━━━ Data for this task ━━━

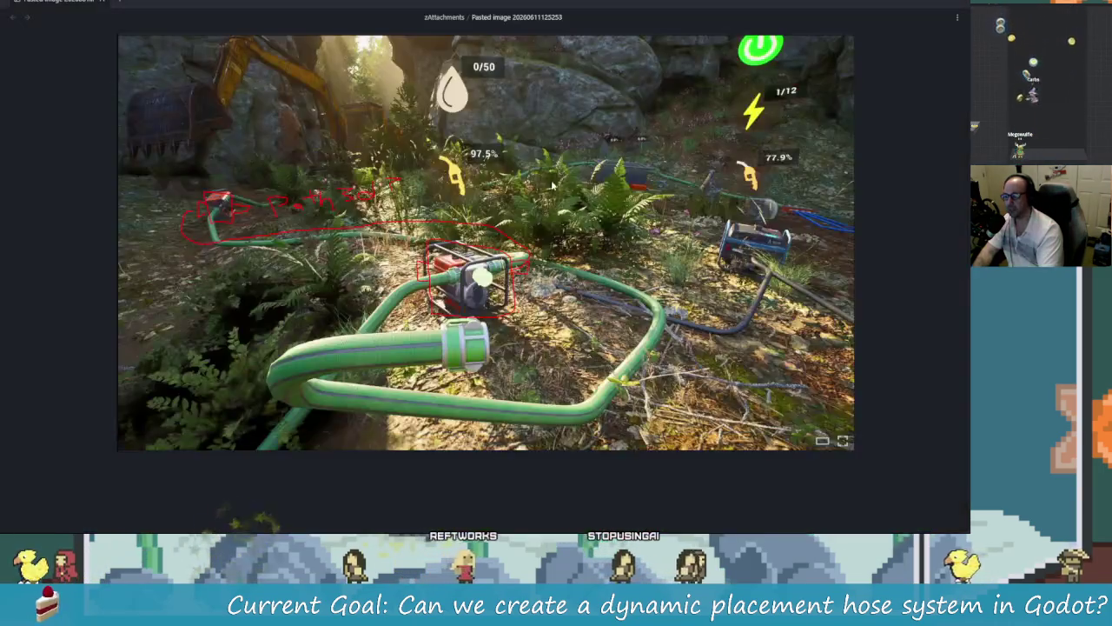
Step: Leave the Obsidian hose screenshot and return to the Godot hose.gd script
{"action": "key", "text": "alt+Tab"}
{"action": "left_click", "coordinate": [302, 159]}
{"action": "key", "text": "alt+Tab"}
{"action": "left_click", "coordinate": [524, 219]}
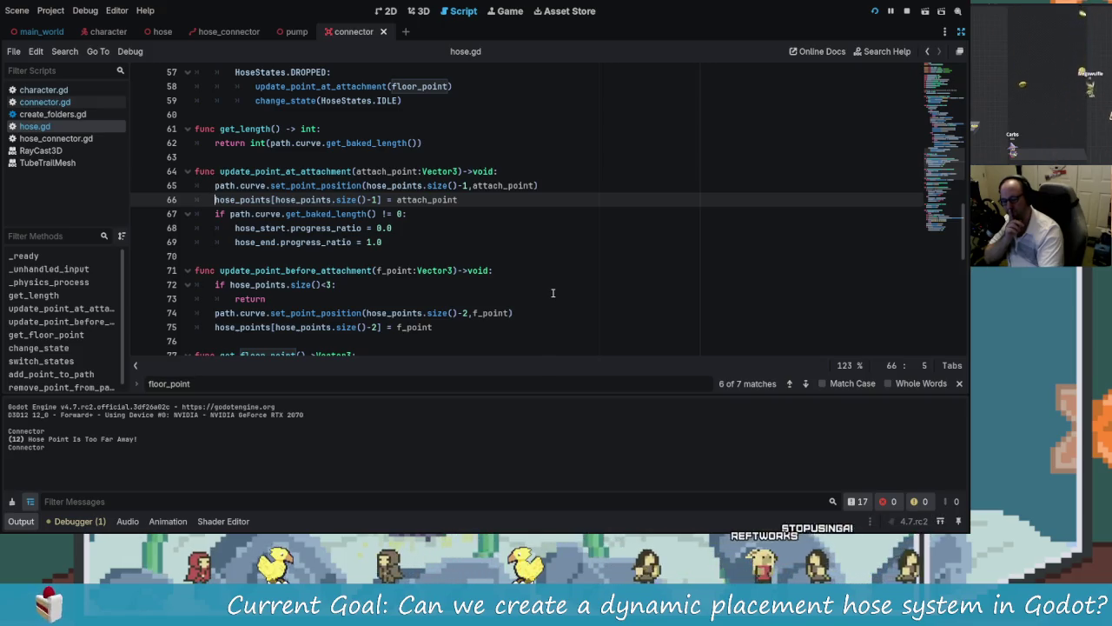
Step: Leave distraction-free mode and inspect the hose scene's GroundCast raycast settings
{"action": "left_click", "coordinate": [108, 31]}
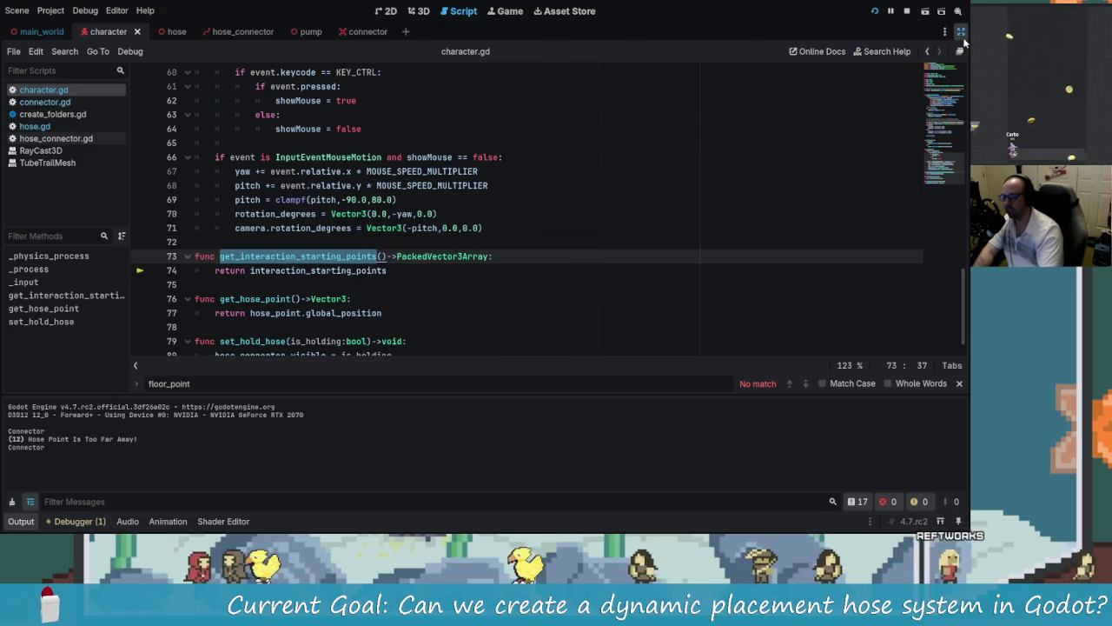
{"action": "key", "text": "ctrl+shift+F11"}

━━━

### What you need to do
Pictures stay out; copy every entry above exactly.

### Solution to this exercise
Step: Leave the Obsidian hose screenshot and return to the Godot hose.gd script
{"action": "key", "text": "alt+Tab"}
{"action": "left_click", "coordinate": [302, 159]}
{"action": "key", "text": "alt+Tab"}
{"action": "left_click", "coordinate": [524, 219]}
Step: Leave distraction-free mode and inspect the hose scene's GroundCast raycast settings
{"action": "left_click", "coordinate": [108, 31]}
{"action": "key", "text": "ctrl+shift+F11"}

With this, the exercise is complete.